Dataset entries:
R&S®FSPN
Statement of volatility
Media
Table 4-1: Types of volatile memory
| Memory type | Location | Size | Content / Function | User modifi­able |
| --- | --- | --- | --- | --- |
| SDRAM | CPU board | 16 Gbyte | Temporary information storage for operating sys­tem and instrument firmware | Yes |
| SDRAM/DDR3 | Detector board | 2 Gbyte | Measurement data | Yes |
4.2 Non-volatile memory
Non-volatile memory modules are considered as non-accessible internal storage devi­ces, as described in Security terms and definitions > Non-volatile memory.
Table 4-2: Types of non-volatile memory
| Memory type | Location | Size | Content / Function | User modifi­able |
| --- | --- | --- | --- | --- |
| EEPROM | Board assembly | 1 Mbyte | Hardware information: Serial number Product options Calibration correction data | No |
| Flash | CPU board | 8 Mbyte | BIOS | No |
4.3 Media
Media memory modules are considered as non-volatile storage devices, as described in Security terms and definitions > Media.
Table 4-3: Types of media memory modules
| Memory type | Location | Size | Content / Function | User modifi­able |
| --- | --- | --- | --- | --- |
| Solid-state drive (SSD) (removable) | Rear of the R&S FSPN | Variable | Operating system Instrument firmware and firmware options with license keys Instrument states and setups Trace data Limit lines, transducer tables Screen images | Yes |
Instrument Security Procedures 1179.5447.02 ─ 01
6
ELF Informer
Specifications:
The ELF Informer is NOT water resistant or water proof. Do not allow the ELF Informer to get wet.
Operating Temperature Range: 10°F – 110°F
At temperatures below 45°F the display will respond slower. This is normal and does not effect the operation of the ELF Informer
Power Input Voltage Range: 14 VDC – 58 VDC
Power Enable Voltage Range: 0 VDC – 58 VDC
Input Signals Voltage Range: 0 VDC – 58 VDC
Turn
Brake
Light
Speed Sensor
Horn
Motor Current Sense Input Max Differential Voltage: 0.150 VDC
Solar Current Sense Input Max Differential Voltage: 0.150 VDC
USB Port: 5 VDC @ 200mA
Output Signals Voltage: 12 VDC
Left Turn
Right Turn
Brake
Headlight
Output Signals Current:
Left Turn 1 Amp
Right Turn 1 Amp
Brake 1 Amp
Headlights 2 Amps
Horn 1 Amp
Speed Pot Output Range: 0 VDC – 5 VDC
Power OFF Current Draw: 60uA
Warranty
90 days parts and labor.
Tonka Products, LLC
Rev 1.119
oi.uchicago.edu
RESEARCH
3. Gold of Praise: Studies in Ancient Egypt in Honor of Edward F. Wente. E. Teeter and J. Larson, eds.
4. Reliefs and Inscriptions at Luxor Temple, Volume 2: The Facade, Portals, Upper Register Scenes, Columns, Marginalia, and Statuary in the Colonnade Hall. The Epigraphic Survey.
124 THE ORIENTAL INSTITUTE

(Task description):
Your task is to repeat the data exactly; please include every line.

(Output):
R&S®FSPN
Statement of volatility
Media
Table 4-1: Types of volatile memory
| Memory type | Location | Size | Content / Function | User modifi­able |
| --- | --- | --- | --- | --- |
| SDRAM | CPU board | 16 Gbyte | Temporary information storage for operating sys­tem and instrument firmware | Yes |
| SDRAM/DDR3 | Detector board | 2 Gbyte | Measurement data | Yes |
4.2 Non-volatile memory
Non-volatile memory modules are considered as non-accessible internal storage devi­ces, as described in Security terms and definitions > Non-volatile memory.
Table 4-2: Types of non-volatile memory
| Memory type | Location | Size | Content / Function | User modifi­able |
| --- | --- | --- | --- | --- |
| EEPROM | Board assembly | 1 Mbyte | Hardware information: Serial number Product options Calibration correction data | No |
| Flash | CPU board | 8 Mbyte | BIOS | No |
4.3 Media
Media memory modules are considered as non-volatile storage devices, as described in Security terms and definitions > Media.
Table 4-3: Types of media memory modules
| Memory type | Location | Size | Content / Function | User modifi­able |
| --- | --- | --- | --- | --- |
| Solid-state drive (SSD) (removable) | Rear of the R&S FSPN | Variable | Operating system Instrument firmware and firmware options with license keys Instrument states and setups Trace data Limit lines, transducer tables Screen images | Yes |
Instrument Security Procedures 1179.5447.02 ─ 01
6
ELF Informer
Specifications:
The ELF Informer is NOT water resistant or water proof. Do not allow the ELF Informer to get wet.
Operating Temperature Range: 10°F – 110°F
At temperatures below 45°F the display will respond slower. This is normal and does not effect the operation of the ELF Informer
Power Input Voltage Range: 14 VDC – 58 VDC
Power Enable Voltage Range: 0 VDC – 58 VDC
Input Signals Voltage Range: 0 VDC – 58 VDC
Turn
Brake
Light
Speed Sensor
Horn
Motor Current Sense Input Max Differential Voltage: 0.150 VDC
Solar Current Sense Input Max Differential Voltage: 0.150 VDC
USB Port: 5 VDC @ 200mA
Output Signals Voltage: 12 VDC
Left Turn
Right Turn
Brake
Headlight
Output Signals Current:
Left Turn 1 Amp
Right Turn 1 Amp
Brake 1 Amp
Headlights 2 Amps
Horn 1 Amp
Speed Pot Output Range: 0 VDC – 5 VDC
Power OFF Current Draw: 60uA
Warranty
90 days parts and labor.
Tonka Products, LLC
Rev 1.119
oi.uchicago.edu
RESEARCH
3. Gold of Praise: Studies in Ancient Egypt in Honor of Edward F. Wente. E. Teeter and J. Larson, eds.
4. Reliefs and Inscriptions at Luxor Temple, Volume 2: The Facade, Portals, Upper Register Scenes, Columns, Marginalia, and Statuary in the Colonnade Hall. The Epigraphic Survey.
124 THE ORIENTAL INSTITUTE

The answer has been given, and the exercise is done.